No reason was ever given for this strange choice.

NUMBER CRUNCH

The industry itself lashed out at this number-crunching exercise by the DMR at the time.

By giving labour-intensive gold and platinum mines more weight, the evaluation has the effect of understating the relatively high black ownership achieved in less labour-intensive sectors like coal.

Even though the charter regime was tied to the issuing of mining rights, the DMR has never actually used its supposed power to revoke rights based on companies not complying with the charter, Gqubule said.

“It’s time to put an end to the charter.”

Gqubule also argued that the ANC has been talking about radical economic transformation, but delivering policy that does the opposite.

The new charter’s inclusion of the “once empowered” principal effectively means the “end of BEE deals”, he said.

“AngloGold sold mines to Patrice Motsepe 20 years ago, and still wants recognition for that.
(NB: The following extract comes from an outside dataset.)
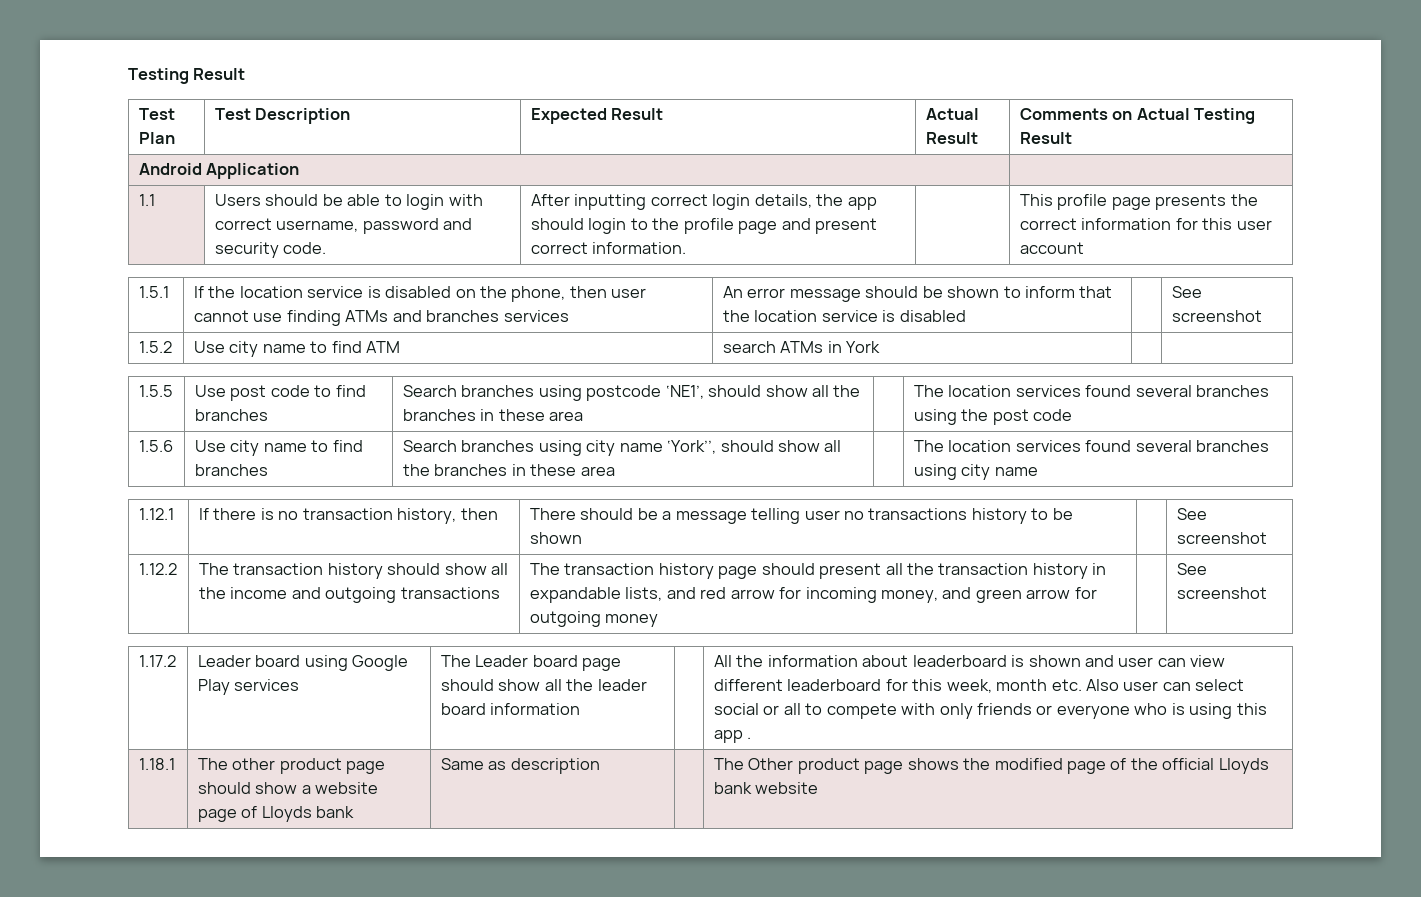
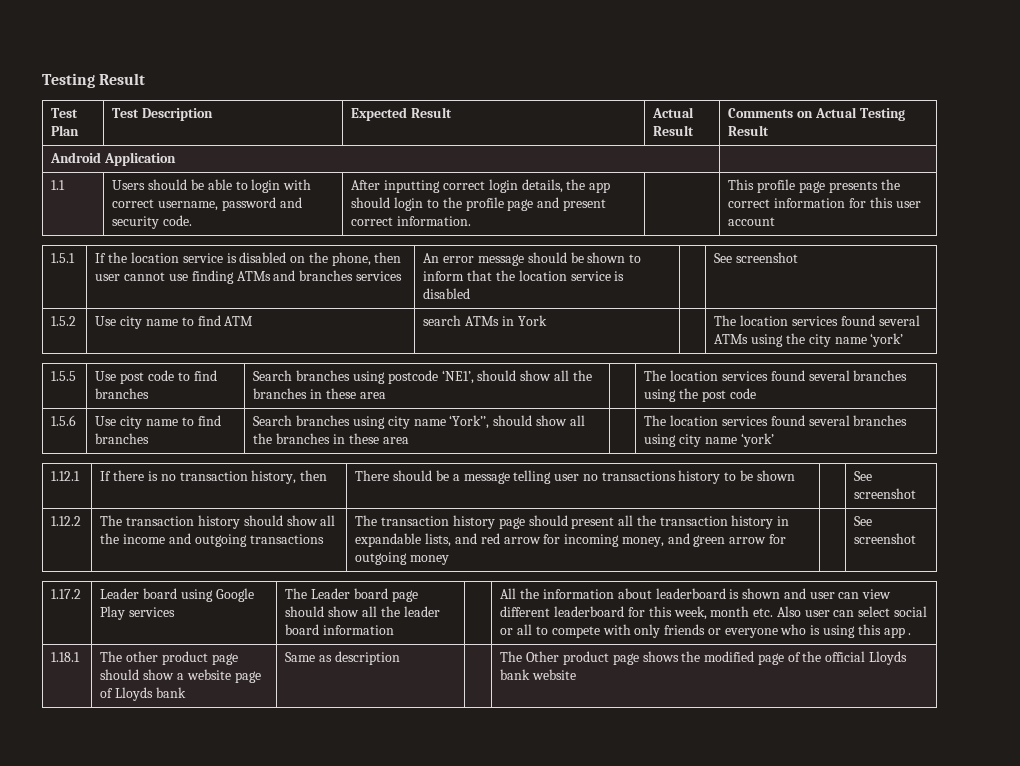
(881, 347) none -> [714,315,920,326] [714,333,904,347] The location services found several ATMs using the city name ‘york’
(1038, 471) none -> [740,433,774,447] ‘york’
The solution is to use the BBBEE codes system for continuing consequences.”

South Africa’s generic BBBEE codes do address the “once empowered” issue, but create a compromise system where former black shareholding only counts for a limited period.

“AngloGold should have received recognition up to 2008,” said Gqubule.

The more far-reaching conditions the new charter tries to place on new mining rights are irrelevant, he said.

Most of the industry will be running on existing rights for years to come. Large mines often have rights that last the maximum 30 years.

The Minerals Council SA (previously the Chamber of Mines) believes that the DMR intends the new rules to also apply when old mining rights get renewed or sold, but Gqubule says this is not clear.

“I am talking about the actual existing industry.”

If the new rules applied only to genuinely new rights, they would affect almost no mines for a very long time.